Frank looked at Don Vincente, who would not look him in the eye. Standing aside, Frank asked, “What’s wrong? Is-?”
“All is well, Signor Stone. A mild disturbance in the street.”
“Sounds more like a riot, to me,” Giovanna offered from the doorway of their bedroom, her dark eyes lightless but tracking Vincente around the room as he inspected it for-for what?
“Is it? A riot, that is?” Frank asked.
“What? Yes, yes it seems so.”
“A shortage of food? A new round of executions?” Giovanna had folded her arms and stood planted in the space between the rooms. “A toddler trampled under the hoofs of Spanish horses?”
Don Vincente did not look at her directly as he retracted the wick of the room’s oil lamp, dimming the light. “A scuffle over drawing water from the fountain. A minor nuisance. It will pass quickly.”
“Yes, no need to worry about Italians, eh? An easily routed rabble.”
Now Don Vincente looked at her. “Signora, of this, be sure: I have never said, or thought, such a thing.
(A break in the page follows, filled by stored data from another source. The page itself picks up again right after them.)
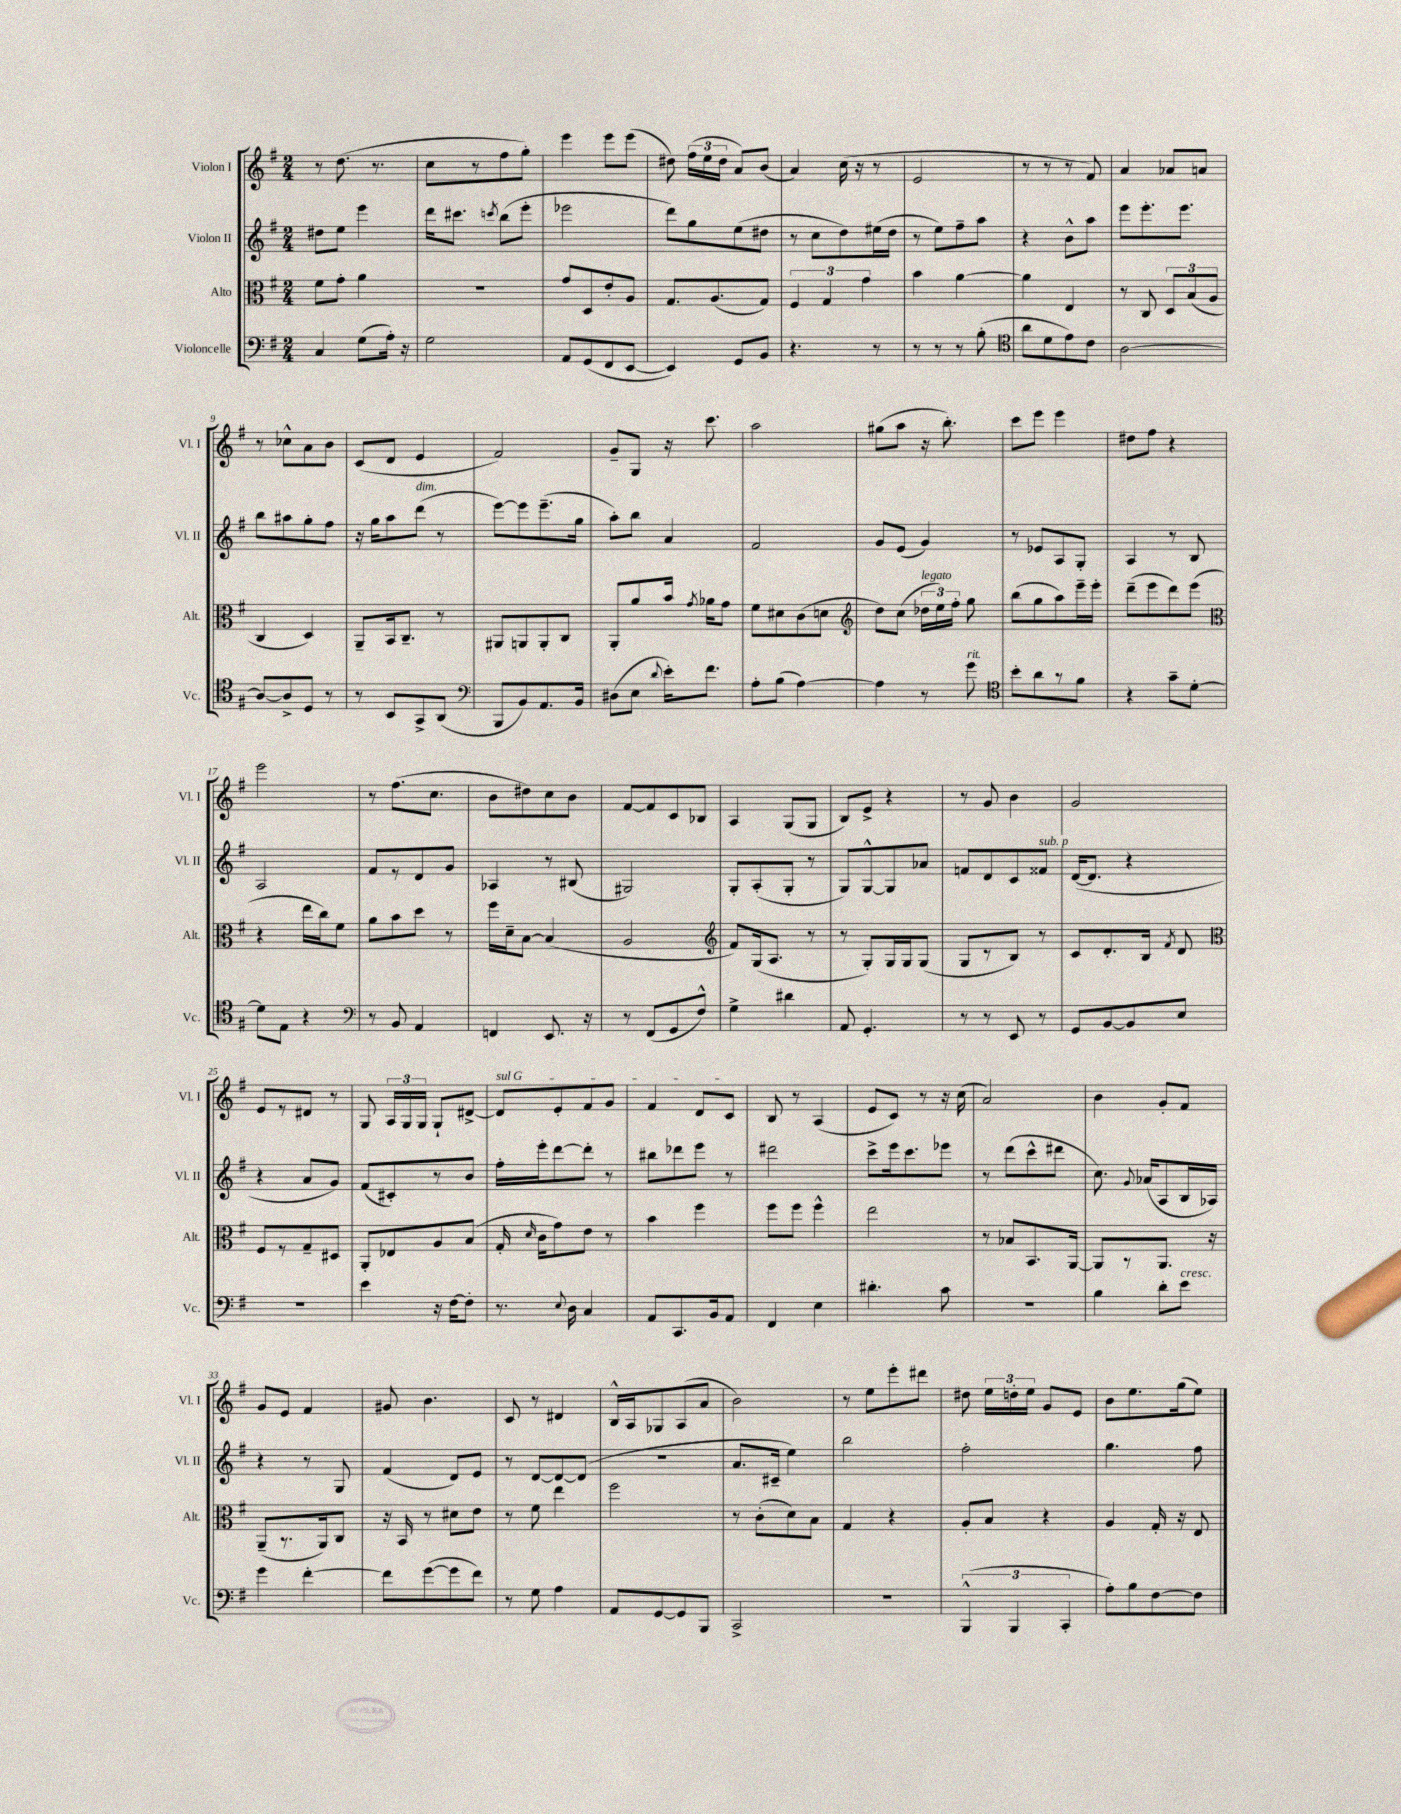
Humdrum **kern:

**kern	**kern	**kern	**kern
*staff4	*staff3	*staff2	*staff1
*clefF4	*clefC3	*clefG2	*clefG2
*k[f#]	*k[f#]	*k[f#]	*k[f#]
*M2/4	*M2/4	*M2/4	*M2/4
4C	8f#	8dd#	8r
.	8g'	8ee	(8.dd
(8G	4a	4eee	.
.	.	.	8.r
16A')	.	.	.
16r	.	.	.
=	=	=	=
2G	2r	16ddd	8cc
.	.	8.ccc#	.
.	.	.	8r
.	.	8qccc	.
.	.	(8bb	8ff#
.	.	8eee'	8gg')
=	=	=	=
8AA	8g	2eee-	4eee
(8GG	8D	.	.
8FF#	8e'	.	8eee
[8EE	8A	.	(8eee
=	=	=	=
4EE])	8.G	8ddd)	8dd#)
.	.	8gg	(24ff#
.	.	.	24ee
.	(8.A	.	.
.	.	.	24dd#
8GG	.	(8ee	8a)
8BB	8G)	8dd#	(8b
=	=	=	=
4.r	6F#	8r	4a)
.	.	8cc	.
.	6G	.	.
.	.	8dd)	(16cc
.	.	.	16r
.	6g	.	.
8r	.	(16ee#	8r
.	.	16dd	.
=	=	=	=
8r	4b	8r	2e
8r	.	8ee)	.
8r	[4a	8ff#~	.
(8B'	.	8aa	.
=	=	=	=
*clefC4	*	*	*
8a	4a]	4r	8r
8d	.	.	8r
8e)	4E	8b^^	8r
8c	.	8aa	8f#)
=	=	=	=
[2A	8r	8eee	4a
.	8C	8.eee'	.
.	12D	.	8a-
.	.	8.eee	.
.	(12B	.	.
.	.	.	8a
.	12A	.	.
=	=	=	=
8A_	4C	8bb	8r
8A^]	.	8aa#	8cc-^^
8D	4D)	8gg'	8a
8r	.	8ff#	8b
=	=	=	=
8r	8AA~	16r	(8c
.	.	16gg	.
8BB	16BB	8aa	8d
.	8.C~	.	.
8GG^	.	(8ddd	4e
(8AA	8r	8r	.
=	=	=	=
*clefF4	*	*	*
8BBB	8AA#	[8eee)	2f#)
8BB)	8AA	8eee]	.
8.AA	8AA'	(8.eee~	.
.	8C	.	.
16BB	.	16gg	.
=	=	=	=
(8D#	8AA'	8aa')	8g~
8E	8a	8bb	8G
8qqd	.	.	.
16e')	16b	4a	16r
.	8qg	.	.
8.f#	16a-	.	8.ccc
.	8g	.	.
=	=	=	=
8A'	8f#	2f#	2aa
(8B	8d#	.	.
[4A)	(8c	.	.
.	8d	.	.
=	=	=	=
*	*clefG2	*	*
4A]	8dd)	8g	(8gg#
.	(8cc	(8e	8aa
8r	24dd-	4g)	16r
.	24ee)	.	.
.	.	.	8.bb')
.	24ff#'	.	.
8g	8gg	.	.
=	=	=	=
*clefC4	*	*	*
8b'	(8bb	8r	8ccc
8a	8gg	8e-	8eee
8r	8aa)	8A	4eee
8f#	16eee~	8G'	.
.	16eee'	.	.
=	=	=	=
4r	(8ddd~	4A	8dd#
.	8eee	.	8ff#
8g~	8ddd)	8r	4r
[8d'	(8eee	8B	.
=	=	=	=
*	*clefC3	*	*
8d]	4r	2A	2eee
8E	.	.	.
4r	16ee	.	.
.	16cc)	.	.
.	8f#	.	.
=	=	=	=
*clefF4	*	*	*
8r	8a	8f#	8r
8BB	8b	8r	(8.ff#
4AA	8dd	8d	.
.	.	.	8.cc
.	8r	8g	.
=	=	=	=
4FF	16ff#	4A-	8b
.	16d~	.	.
.	[8B	.	8dd#)
8.EE	(4B]	8r	8cc
.	.	(8B#	8b
16r	.	.	.
=	=	=	=
8r	2A	2G#)	[8f#
(8FF#	.	.	8f#]
8GG	.	.	8c
8F#^^)	.	.	8B-
=	=	=	=
*	*clefG2	*	*
4G^	8f#)	8G'	4A
.	(16G	(8A'	.
.	8.A	.	.
4d#	.	8G'	(8G
.	8r	8r	8G
=	=	=	=
8AA	8r	8G)	8B)
4.GG'	8G')	[8G^^	8e^
.	16G	8G]	4r
.	16G	.	.
.	(8G	8a-	.
=	=	=	=
8r	8G	8f	8r
8r	8r	8d	8g
8EE	8B)	8c	4b
8r	8r	8f##	.
=	=	=	=
8GG	8c	([16d	2g
.	.	8.d]	.
[8BB	8.d'	.	.
8BB]	.	4r	.
.	16B	.	.
.	8qf#	.	.
8E	8d	.	.
=	=	=	=
*	*clefC3	*	*
2r	8F#	4r	8e
.	8r	.	8r
.	8G~	8a	8d#
.	8D#	8g)	8r
=	=	=	=
4e	8AA'	(8f#	8G
.	8E-	8c#')	24A
.	.	.	24G
.	.	.	24G
16r	8A	8r	8G`
[16F#	.	.	.
8F#']	(8B	8b	[8d#^
=	=	=	=
8.r	16G'	16ff#'	8d#]
.	16qqd	.	.
.	16c	16eee'	.
.	8g)	[8ddd	8e'
8qqE	.	.	.
16D	.	.	.
4C	8e	8ddd']	8f#
.	8r	8r	8g
=	=	=	=
8AA	4b	8bb#	4f#
8.CC	.	8ddd-	.
.	4ff#	8eee	8d
16BB	.	.	.
8AA	.	8r	8c
=	=	=	=
4FF#	8ff#	2ddd#	8B
.	8ff#	.	8r
4E	4ff#^^	.	(4A
=	=	=	=
4.d#'	2ee	8ccc^	8e
.	.	16eee	8c)
.	.	8.ccc	.
.	.	.	8r
8c	.	8eee-	16r
.	.	.	(16cc
=	=	=	=
2r	8r	8r	2a)
.	8B-	(8ddd	.
.	8.BB	8ccc^^	.
.	.	8ddd#	.
.	[16AA	.	.
=	=	=	=
4B	8AA]	8.cc)	4b
.	8r	.	.
.	.	8qqg	.
.	.	(16a-	.
8d'	8.AA	8A	8g'
8e	.	16B	8f#
.	16r	16A-)	.
=	=	=	=
4g	(8AA~	4r	8g
.	8.r	.	8e
[4f#'	.	8r	4f#
.	16AA)	.	.
.	8C	8G	.
=	=	=	=
8f#]	16r	(4f#	8g#
.	16BB	.	.
([8g	8r	.	4.b
8g]	8d#	8d)	.
8f#)	8e	8e	.
=	=	=	=
8r	8r	8r	8c
8G	8f#	[8d	8r
4A	4ee	8d_	4d#
.	.	(8d]	.
=	=	=	=
8AA	2ff#	2r	16B^^
.	.	.	16A
[8GG	.	.	8G-
8GG]	.	.	(8A
8BBB	.	.	8a
=	=	=	=
2CC^	8r	8.a	2b)
.	(8c'	.	.
.	.	16c#~	.
.	8d)	4ee)	.
.	8B	.	.
=	=	=	=
2r	4G	2bb	8r
.	.	.	8ee
.	4r	.	8eee'
.	.	.	8ddd#
=	=	=	=
(6BBB^^	8A'	2ff#'	8dd#
.	8B	.	24ee
6BBB	.	.	24dd'
.	.	.	24ee
.	4r	.	8g
6CC'	.	.	.
.	.	.	8e
=	=	=	=
8A')	4A	4.gg	8b
8B	.	.	8.ee
[8F#	16G'	.	.
.	16r	.	(16gg
8F#]	8E	8ff#	8ee)
==	==	==	==
*-	*-	*-	*-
Only a fool discounts the anger and resolve of patriots seeking to liberate their homeland.”
If that did not mollify Giovanna, it was at least so blunt an admission that it momentarily took the wind out of her sails.
Frank however, had a new topic of conversation he wanted to pursue. “So Don Vincente, I wonder if you could explain something.”
“Certainly, Signor Stone.”
“If the riot is just a minor nuisance that will pass quickly, why are you here?”
Vincente looked up at him and sighed. “Because those are my orders.”
In the hall just outside their suite, Frank heard movement: men in equipment, jostling lightly against each other. He looked in that direction; Sergeant Ezquerra was now standing in the doorway, hand on the hilt of his sword. That worthy shrugged when both he and Giovanna looked at him, and the accompanying smile was so brittle that Frank thought his face might break into a shower of terra-cotta pieces.
Frank turned back toward Vincente, pointed. “And he has the same orders? Along with the dozen or so others I can hear behind him?”